Eastell R, Devogelaer JP, Peel NF, Chines AA, Bax DE, Sacco-Gibson N, Nagant de Deuxchaisnes C, Russell RG. · Department of Human Metabolism and Clinical Biochemistry, University of Sheffield, UK. · Osteoporos Int. · Pubmed #10928223 No free full text.

Abstract: The aim of the study was to assess risedronate's effect on bone mineral density in postmenopausal women with rheumatoid arthritis receiving glucocorticoids. We carried out a two center, 2 year, double-masked, placebo-controlled trial with a third year of nontreatment follow-up. We studied 120 women requiring long-term glucocorticoid therapy at > 2.5 mg/day prednisolone randomized to treatment with daily placebo; daily 2.5 mg risedronate; or cyclical 15 mg risedronate (2 out of 12 weeks). At 97 weeks, bone mineral density was maintained at the lumbar spine (+1.4%) and trochanter (+0.4%) in the daily 2.5 mg risedronate group, while significant bone loss occurred in the placebo group (-1.6%, p = 0.03; and 4.0%, p < 0.005, respectively). At the femoral neck, there was a nonsignificant bone loss in the daily 2.5 mg risedronate group (-1.0%) while in the placebo group bone mass decreased significantly (-3.6%, p < 0.001). The difference between placebo and daily 2.5 mg risedronate groups was significant at the lumbar spine (p = 0.009) and trochanter (p = 0.02) but did not reach statistical significance at the femoral neck. Although not significantly different from placebo at the lumbar spine, the overall effect of the cyclical regimen was similar to that of the daily 2.5 mg risedronate regimen. Treatment withdrawal led to bone loss in the risedronate groups that was significant at the lumbar spine. A similar number of patients experienced adverse events (including upper gastrointestinal events) across treatment groups and risedronate was generally well tolerated. Thus risedronate preserves bone mass in postmenopausal women with rheumatoid arthritis receiving glucocorticoids while patients receiving a placebo have significant bone loss.

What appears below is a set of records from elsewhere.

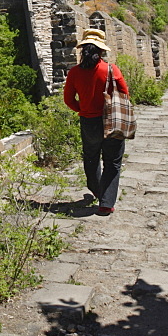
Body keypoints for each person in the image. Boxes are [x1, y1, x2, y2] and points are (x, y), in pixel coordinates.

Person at [63, 28, 129, 216]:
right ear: (101, 51)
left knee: (91, 157)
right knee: (113, 161)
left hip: (88, 121)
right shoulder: (111, 69)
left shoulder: (74, 73)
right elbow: (125, 94)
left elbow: (68, 99)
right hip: (111, 122)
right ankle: (106, 203)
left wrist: (82, 109)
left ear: (83, 50)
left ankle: (96, 190)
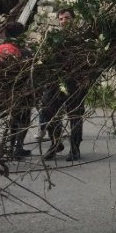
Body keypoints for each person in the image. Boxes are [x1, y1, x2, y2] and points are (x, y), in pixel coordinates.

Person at [42, 8, 85, 161]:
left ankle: (75, 149)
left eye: (67, 18)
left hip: (75, 81)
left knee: (75, 115)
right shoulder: (53, 37)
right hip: (55, 81)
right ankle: (55, 143)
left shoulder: (82, 38)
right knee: (48, 111)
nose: (64, 21)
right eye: (61, 19)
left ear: (74, 19)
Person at [0, 21, 33, 159]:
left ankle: (11, 148)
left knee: (13, 120)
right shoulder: (23, 51)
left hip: (6, 89)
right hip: (23, 90)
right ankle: (18, 147)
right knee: (24, 120)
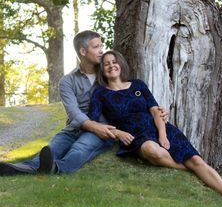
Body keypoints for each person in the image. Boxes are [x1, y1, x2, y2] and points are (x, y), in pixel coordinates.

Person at [0, 30, 169, 176]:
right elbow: (74, 113)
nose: (101, 51)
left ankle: (57, 169)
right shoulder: (67, 81)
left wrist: (158, 111)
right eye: (96, 47)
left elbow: (132, 96)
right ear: (83, 51)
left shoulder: (108, 74)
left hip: (104, 130)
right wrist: (94, 126)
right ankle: (22, 168)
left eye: (101, 46)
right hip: (75, 128)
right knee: (52, 149)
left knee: (80, 148)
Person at [88, 50, 222, 204]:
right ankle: (192, 171)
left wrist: (162, 134)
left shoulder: (138, 85)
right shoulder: (100, 93)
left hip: (159, 128)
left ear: (121, 64)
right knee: (152, 150)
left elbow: (155, 110)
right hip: (136, 135)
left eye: (114, 61)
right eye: (106, 64)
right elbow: (93, 122)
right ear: (102, 70)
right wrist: (117, 133)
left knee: (197, 160)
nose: (111, 66)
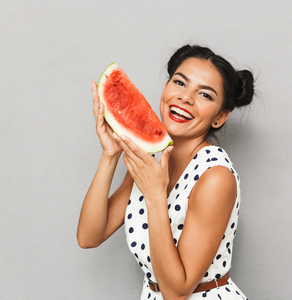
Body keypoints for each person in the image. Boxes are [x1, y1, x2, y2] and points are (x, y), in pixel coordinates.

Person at [77, 44, 255, 300]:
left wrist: (155, 195)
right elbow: (89, 236)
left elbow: (176, 291)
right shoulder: (152, 161)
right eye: (180, 82)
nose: (185, 97)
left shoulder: (215, 176)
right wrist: (110, 156)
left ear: (219, 117)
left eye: (205, 95)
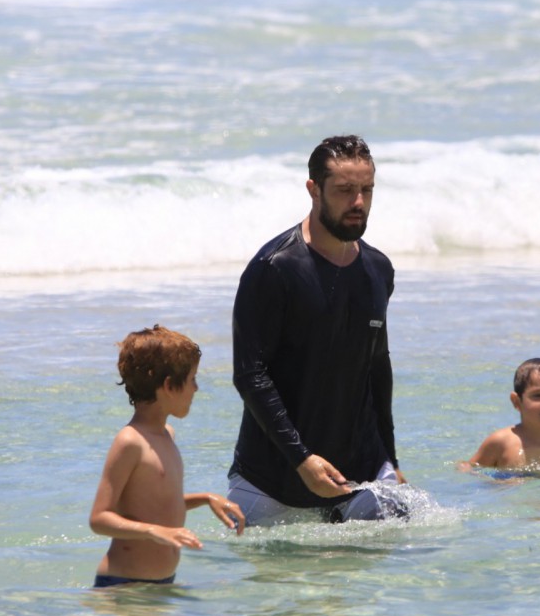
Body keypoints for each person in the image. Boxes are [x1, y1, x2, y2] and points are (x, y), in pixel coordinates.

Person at [228, 135, 407, 526]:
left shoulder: (378, 269)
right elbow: (250, 375)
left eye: (366, 190)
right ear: (313, 189)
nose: (358, 202)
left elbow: (377, 365)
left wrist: (389, 458)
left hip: (362, 478)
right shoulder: (274, 268)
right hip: (273, 484)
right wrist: (302, 459)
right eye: (345, 191)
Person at [89, 325, 245, 588]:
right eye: (193, 379)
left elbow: (156, 507)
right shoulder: (130, 442)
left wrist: (206, 498)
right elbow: (99, 518)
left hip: (162, 583)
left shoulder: (167, 436)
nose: (196, 388)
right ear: (169, 386)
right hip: (124, 586)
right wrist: (154, 531)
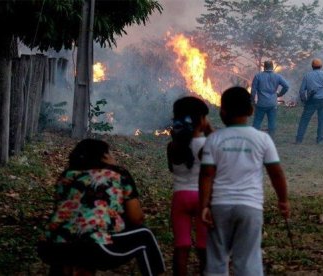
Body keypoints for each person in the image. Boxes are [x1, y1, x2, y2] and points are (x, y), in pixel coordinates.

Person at [37, 139, 165, 276]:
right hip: (95, 245)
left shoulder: (66, 176)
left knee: (72, 250)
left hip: (50, 245)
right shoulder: (119, 174)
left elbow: (65, 212)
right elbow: (136, 218)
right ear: (104, 156)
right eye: (111, 153)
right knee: (144, 235)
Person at [199, 86, 290, 276]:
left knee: (216, 259)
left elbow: (206, 175)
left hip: (220, 206)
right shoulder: (262, 139)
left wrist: (204, 205)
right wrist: (283, 200)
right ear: (251, 110)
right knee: (248, 259)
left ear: (222, 111)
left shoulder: (214, 139)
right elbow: (276, 173)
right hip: (250, 207)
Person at [167, 96, 213, 276]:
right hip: (203, 197)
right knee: (203, 245)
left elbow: (172, 168)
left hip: (180, 197)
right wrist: (210, 132)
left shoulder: (172, 146)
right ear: (201, 120)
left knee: (181, 245)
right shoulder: (206, 144)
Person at [295, 58, 323, 144]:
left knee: (304, 120)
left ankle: (299, 140)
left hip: (311, 100)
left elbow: (301, 91)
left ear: (312, 66)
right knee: (322, 121)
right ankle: (320, 140)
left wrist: (304, 100)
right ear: (321, 66)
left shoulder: (307, 75)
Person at [251, 60, 289, 137]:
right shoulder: (277, 76)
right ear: (272, 67)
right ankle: (271, 139)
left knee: (257, 121)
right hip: (272, 104)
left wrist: (252, 101)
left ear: (264, 67)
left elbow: (253, 90)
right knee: (272, 122)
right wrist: (280, 94)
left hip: (261, 103)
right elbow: (286, 86)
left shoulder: (258, 76)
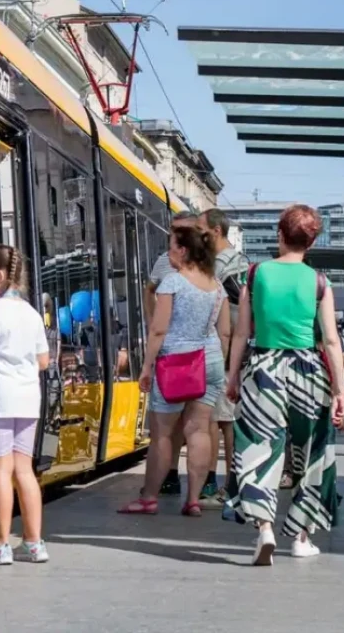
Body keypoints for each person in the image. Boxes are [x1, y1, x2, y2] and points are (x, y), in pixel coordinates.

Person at [225, 204, 344, 566]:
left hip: (264, 367)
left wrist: (233, 376)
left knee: (258, 450)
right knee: (312, 455)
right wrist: (339, 392)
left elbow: (242, 332)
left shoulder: (255, 274)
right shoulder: (319, 282)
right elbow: (330, 341)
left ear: (280, 235)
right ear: (311, 242)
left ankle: (264, 529)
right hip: (309, 372)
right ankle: (301, 536)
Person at [119, 225, 230, 517]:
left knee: (163, 434)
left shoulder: (172, 282)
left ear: (183, 251)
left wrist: (146, 367)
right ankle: (193, 499)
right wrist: (222, 362)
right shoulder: (216, 286)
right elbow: (226, 332)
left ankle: (149, 498)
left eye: (171, 247)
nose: (168, 253)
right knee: (198, 429)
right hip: (211, 361)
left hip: (177, 364)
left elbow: (158, 329)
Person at [0, 244, 51, 565]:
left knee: (0, 471)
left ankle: (0, 545)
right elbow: (44, 361)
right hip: (28, 400)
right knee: (25, 471)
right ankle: (33, 544)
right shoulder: (31, 314)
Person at [142, 209, 200, 496]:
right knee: (170, 422)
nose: (177, 238)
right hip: (171, 352)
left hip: (197, 352)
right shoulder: (164, 263)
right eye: (174, 232)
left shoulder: (205, 264)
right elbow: (149, 289)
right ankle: (172, 474)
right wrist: (153, 320)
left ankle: (199, 486)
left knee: (196, 424)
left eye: (184, 231)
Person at [195, 208, 246, 508]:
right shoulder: (238, 262)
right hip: (227, 351)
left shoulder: (223, 267)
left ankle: (230, 485)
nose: (197, 233)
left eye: (200, 227)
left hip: (225, 352)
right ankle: (218, 481)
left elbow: (230, 317)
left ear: (215, 231)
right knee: (218, 419)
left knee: (225, 421)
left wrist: (227, 360)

Reid DM, Hughes RA, Laan RF, Sacco-Gibson NA, Wenderoth DH, Adami S, Eusebio RA, Devogelaer JP. · Department of Medicine and Therapeutics, University of Aberdeen, Foresterhill, United Kingdom. · J Bone Miner Res. · Pubmed #10841169 No free full text.

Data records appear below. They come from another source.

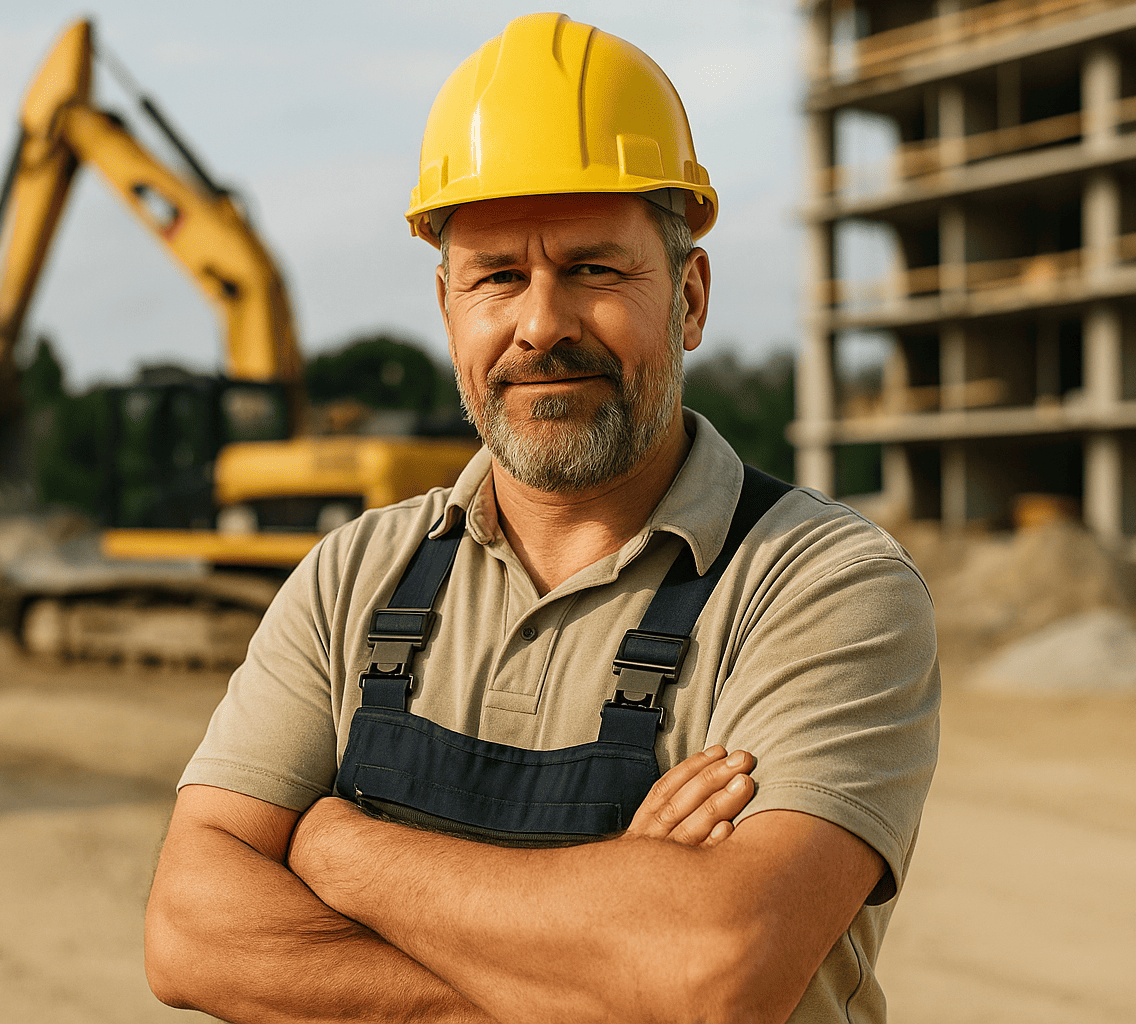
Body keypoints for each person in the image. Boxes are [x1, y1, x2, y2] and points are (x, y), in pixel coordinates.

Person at [145, 13, 938, 1024]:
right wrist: (604, 963)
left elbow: (712, 972)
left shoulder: (821, 585)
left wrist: (340, 846)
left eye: (595, 269)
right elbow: (187, 930)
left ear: (688, 297)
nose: (541, 323)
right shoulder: (353, 578)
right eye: (498, 277)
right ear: (448, 311)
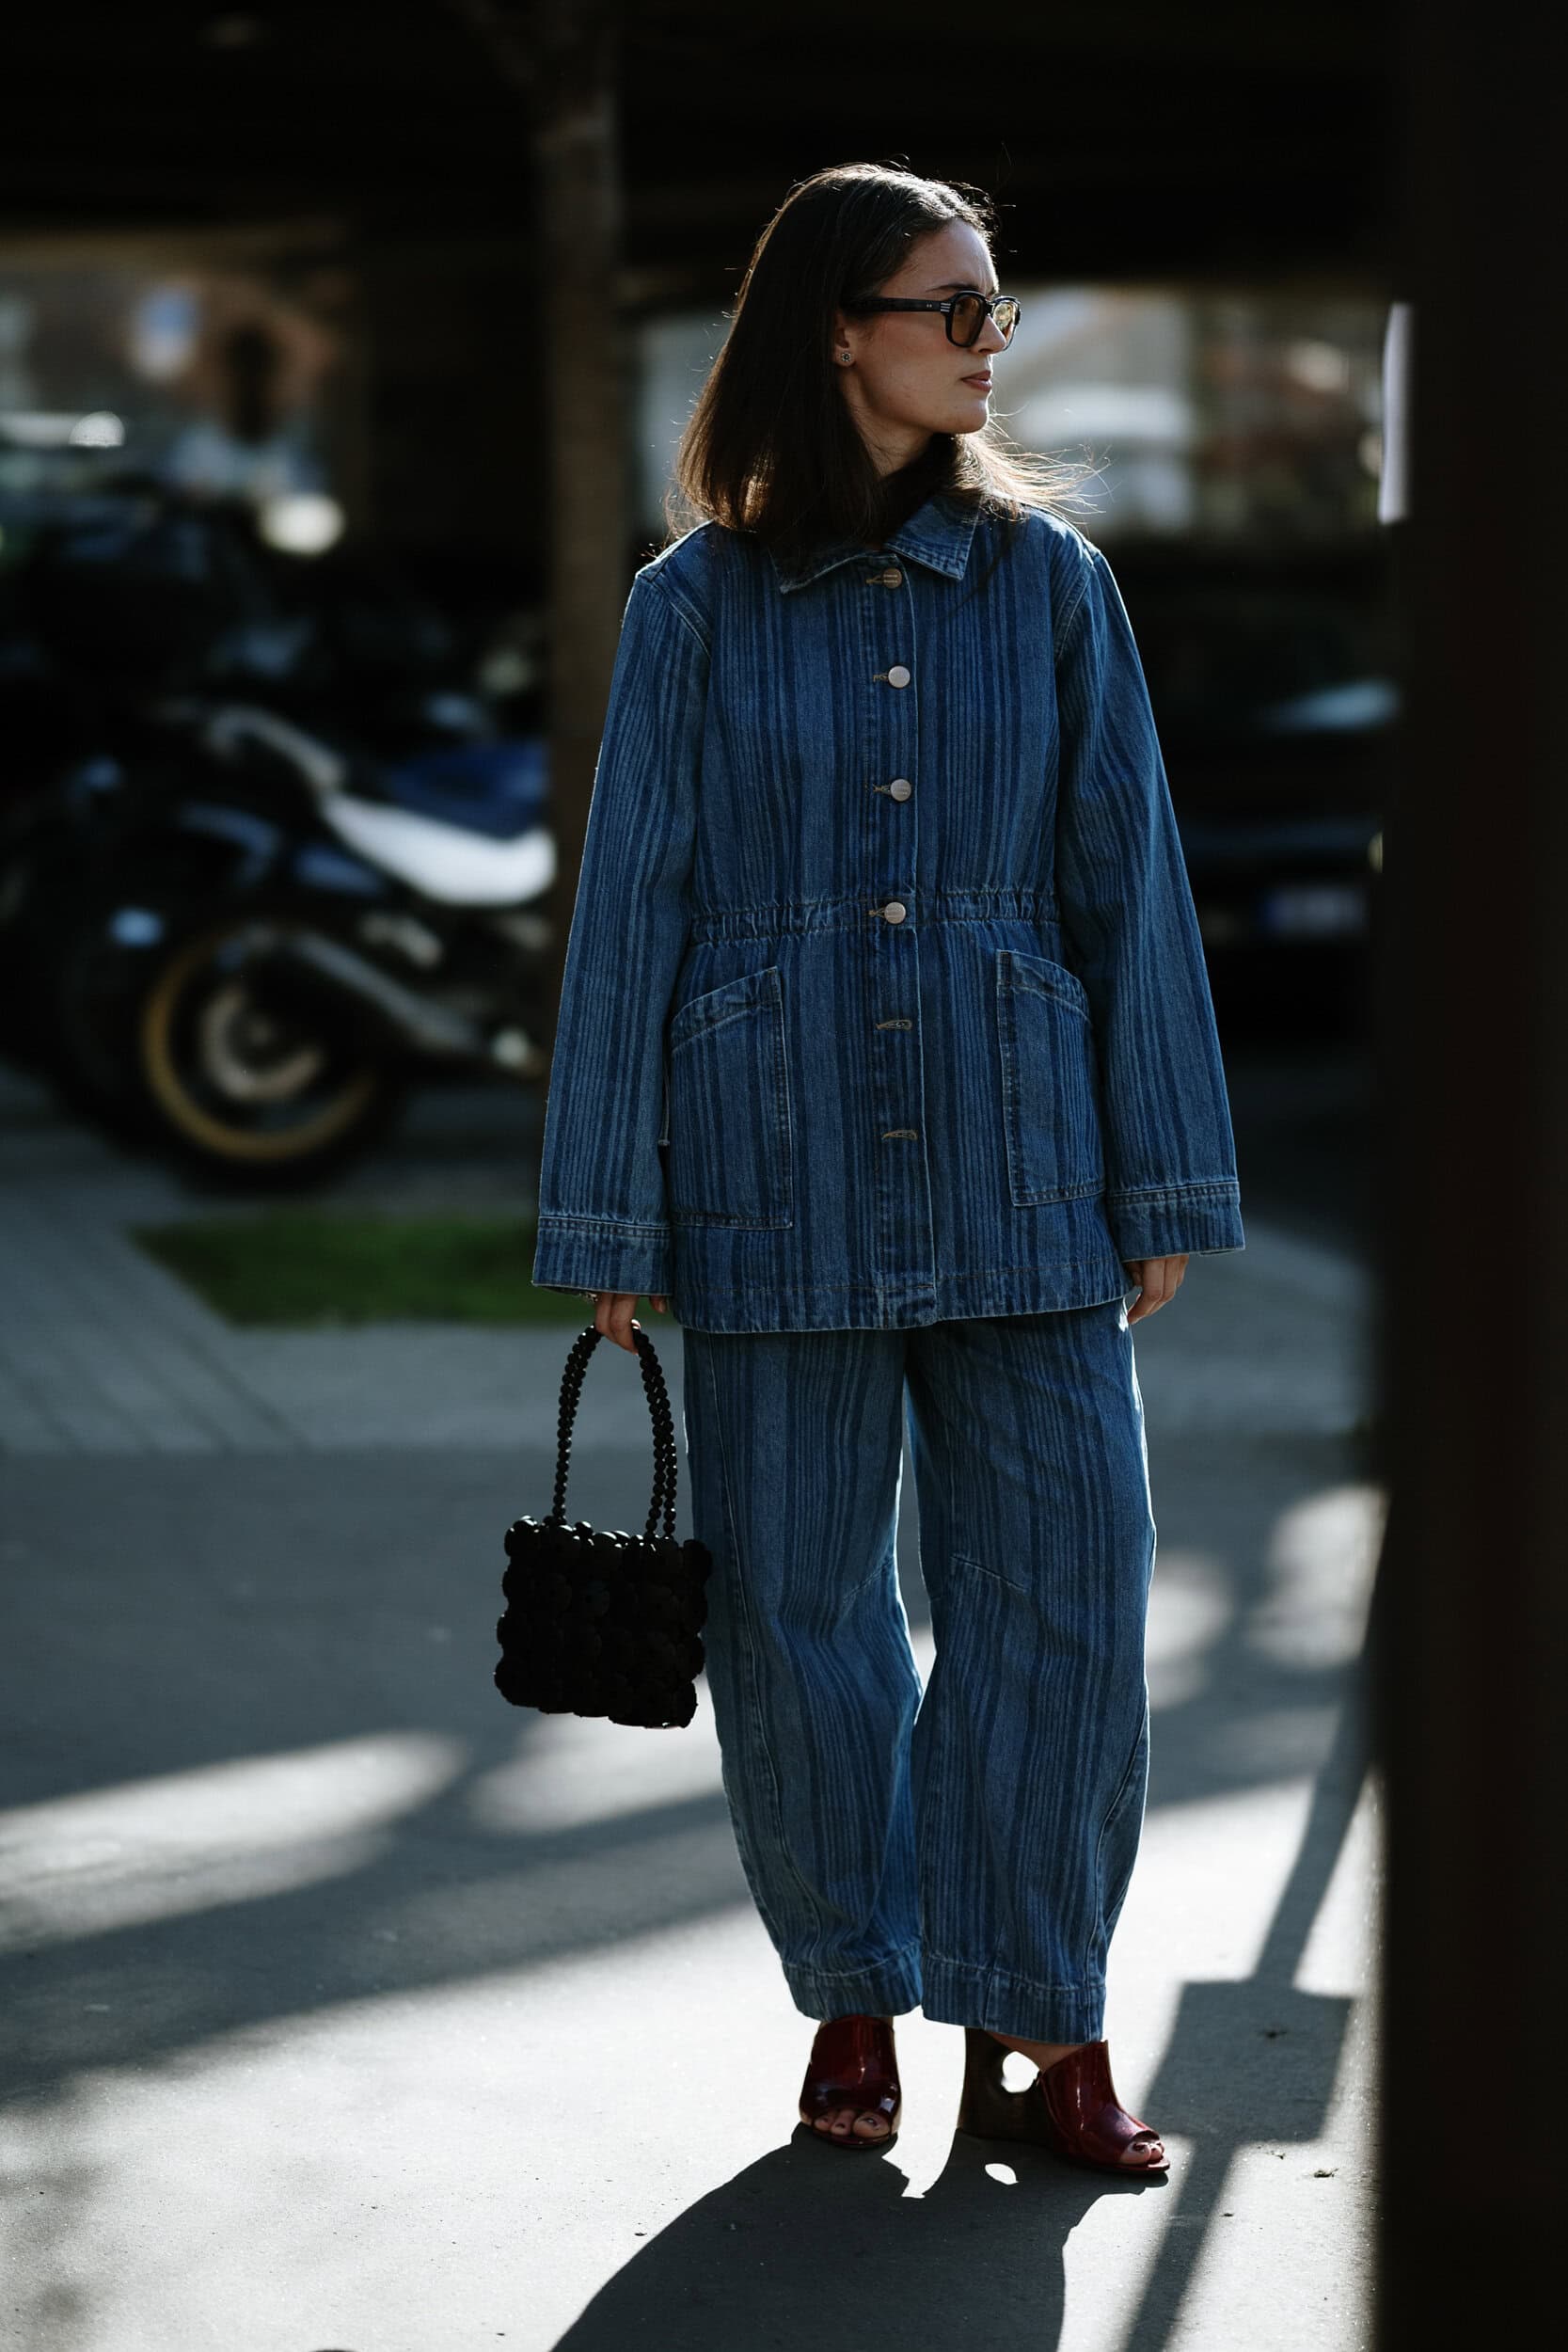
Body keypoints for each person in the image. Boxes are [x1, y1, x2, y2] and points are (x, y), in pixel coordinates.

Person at [531, 163, 1245, 2175]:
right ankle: (856, 1986)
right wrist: (610, 1216)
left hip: (1029, 1170)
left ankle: (1042, 2015)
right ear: (838, 327)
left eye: (993, 307)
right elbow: (633, 912)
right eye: (953, 304)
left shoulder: (1054, 585)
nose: (985, 339)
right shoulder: (694, 607)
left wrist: (1165, 1175)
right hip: (773, 1176)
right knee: (797, 1610)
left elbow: (1133, 886)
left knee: (1067, 1605)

Abstract: Long-term use of high-dose corticosteroids often results in bone loss, which may lead to osteoporosis-related fractures. This was a multicenter, double-blind study in which 290 ambulatory men and women receiving high-dose oral corticosteroid therapy (prednisone > or = 7.5 mg/day or equivalent) for 6 or more months were randomized to receive placebo, risedronate 2.5 mg/day, or risedronate 5 mg/day for 12 months. All patients received calcium 1 g and vitamin D 400 IU daily. The primary endpoint was lumbar spine bone mineral density (BMD) at month 12. Additional measurements included BMD at the femoral neck and trochanter and the incidence of vertebral fractures. Overall, there were statistically significant treatment effects on BMD at 12 months at the lumbar spine (p < 0.001), femoral neck (p = 0.004), and trochanter (p = 0.010). Risedronate 5 mg increased BMD at 12 months by a mean (SEM) of 2.9% (0.49%) at the lumbar spine, 1.8% (0.46%) at the femoral neck, and 2.4% (0.54%) at the trochanter, whereas BMD was maintained only in the control group. Although not powered to show fracture efficacy, we observed a reduction in the incidence of vertebral fractures of 70% in the combined risedronate treatment groups, relative to placebo (p = 0.042). Risedronate was well tolerated, had a good safety profile, and was not associated with gastrointestinal adverse events. We conclude that risedronate increases BMD and potentially reduces the incidence of vertebral fractures in patients with corticosteroid-induced osteoporosis.